Range fit ROOT vs RooFit

ixiotidi · December 12, 2019, 2:43pm

Hi,

I am trying to implement an unbinned extended likelihood fit in ROOT with the use of the ROOT::Fit::Fitter. I am using a TF1 model which I am creating from a C++ function. I am normalizing my TF1 in the range of the fit and I am creating an Unbinned data set. In order to check my procedure I am performing the same fit with the same data in RooFit. My model is a chebychev + exponential PDF and I am parametrizating them in Root and RooFit the same way. Initially when I perform the fit as the two fitters are I am getting slightly different results, therefore I decided to configure my ROOT fitter in the same way as the RooFit fitter by setting the same error values, limits on the parameters, maximum tolerance and so on. Running the fit in the full range produces the same result (~10^4 difference in the parameters). However when I am blinding my models (2 ranges fit) I get a discrepancy in all the parameters of my models. The output is not very different since when plotting the two model on the top of each other the Y values at some specific X values are 10^-2-10^3 different. In addition the two fitter converge on a different ML point. However I a don’t understand where this difference is coming from and whether there is a way to have ROOT and RooFit produce exactly the same result. Can anybody explain to me what exactly RooFit does for fitting two ranges and if it’s possible to be done in ROOT as well ?

Cheers
–John

StephanH · December 12, 2019, 4:48pm

Hello John,

with multiple ranges, RooFit creates one negative log-likelihood for each range, and adds them. That’s handed over to the fitter for minimisation.
Each part is integrated and normalised separately. I don’t know what ROOT’s fitter is doing.
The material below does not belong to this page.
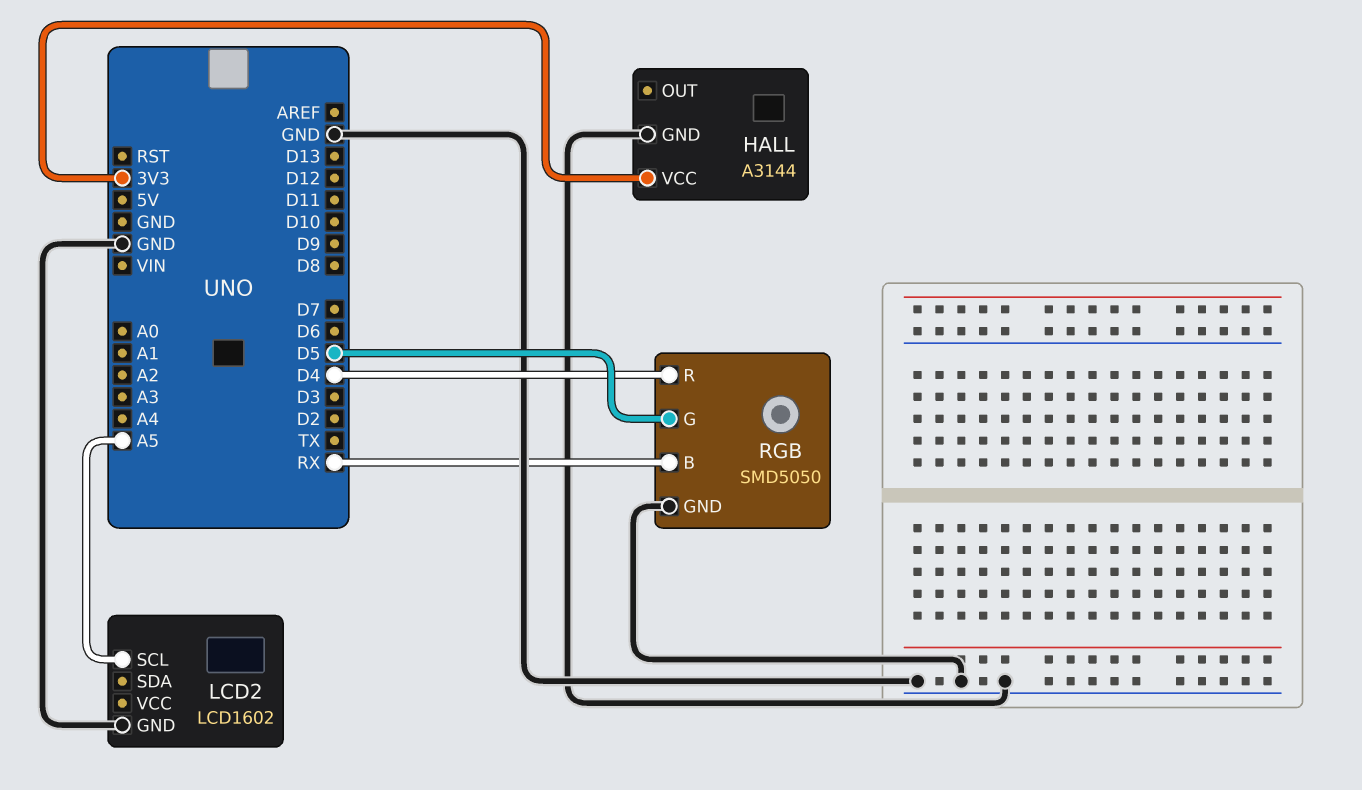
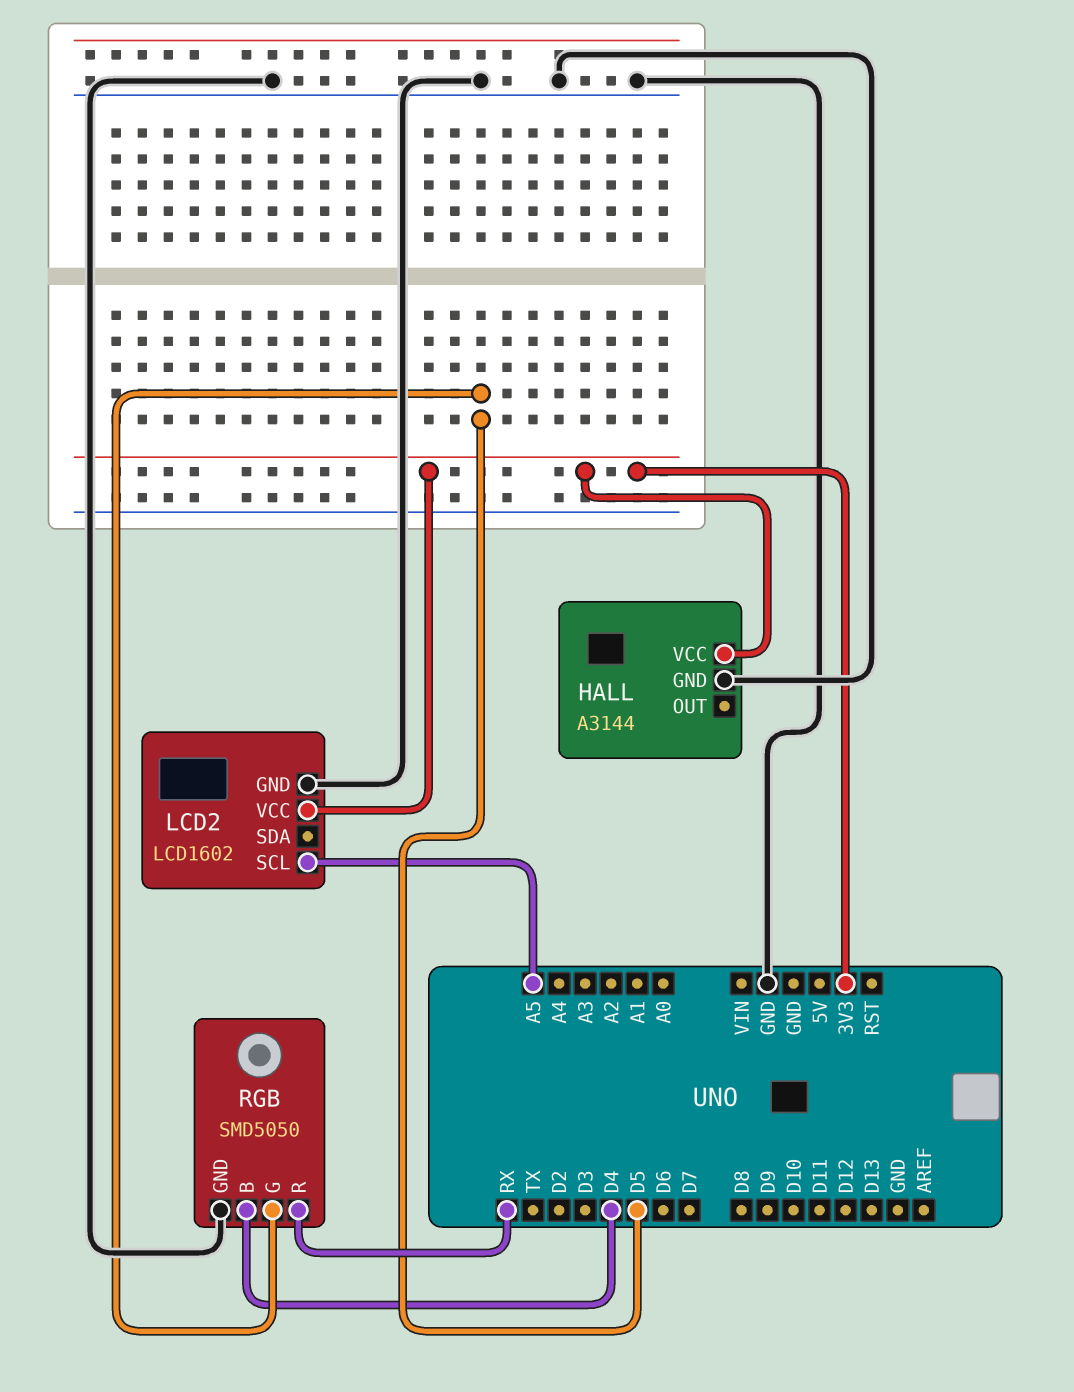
LCD2 pin VCC: none -> 3V3
RGB pin B: RX -> D4
RGB pin R: D4 -> RX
ixiotidi · December 12, 2019, 10:56pm

Hi Stephan,

thank you for your reply and the information! Would it be possible to reproduce this behaviour of RooFit in ROOT or it’s impossible ? Also, regarding what the ROOT fitter is doing do I have to post the question somewhere else in the Forum or it’s possible to get an answer here ?

Cheers
–John

moneta · December 13, 2019, 7:47am

Hi,

Using the ROOT::Fit::Fitter class you can use multiple range by filling the input data class ROOT::Fit::UnbinData with the points within the range.
You need also to normalise correctly the TF1 within the provide range Unfortunately this is not done automatically, because the TF1 class supports only a single range, so you would need to define yourself the noralized function.
Afterwards you should get the same result, within some numerical error. If not, please post your example. I will be interested to look into this

Best regards

Lorenzo

ixiotidi · December 17, 2019, 12:40am

Hi Lorentzo,

I am attaching the two macros (RooFit and ROOT) for fitting an unbinned dataset on a toy sample generated from the RooFit model. Both, fits converge properly, however the values of the shape parameter of the Exponential is not exactly the same. In addition the number of events in the extended term seems to be off a lot. Could you please let me know if this is the method you had in mind. Thanks a lot again. Please let me know if this is the expected behavior.

Cheers
–John
RooFitFit.C (1.8 KB) RootFitFit.C (8.1 KB)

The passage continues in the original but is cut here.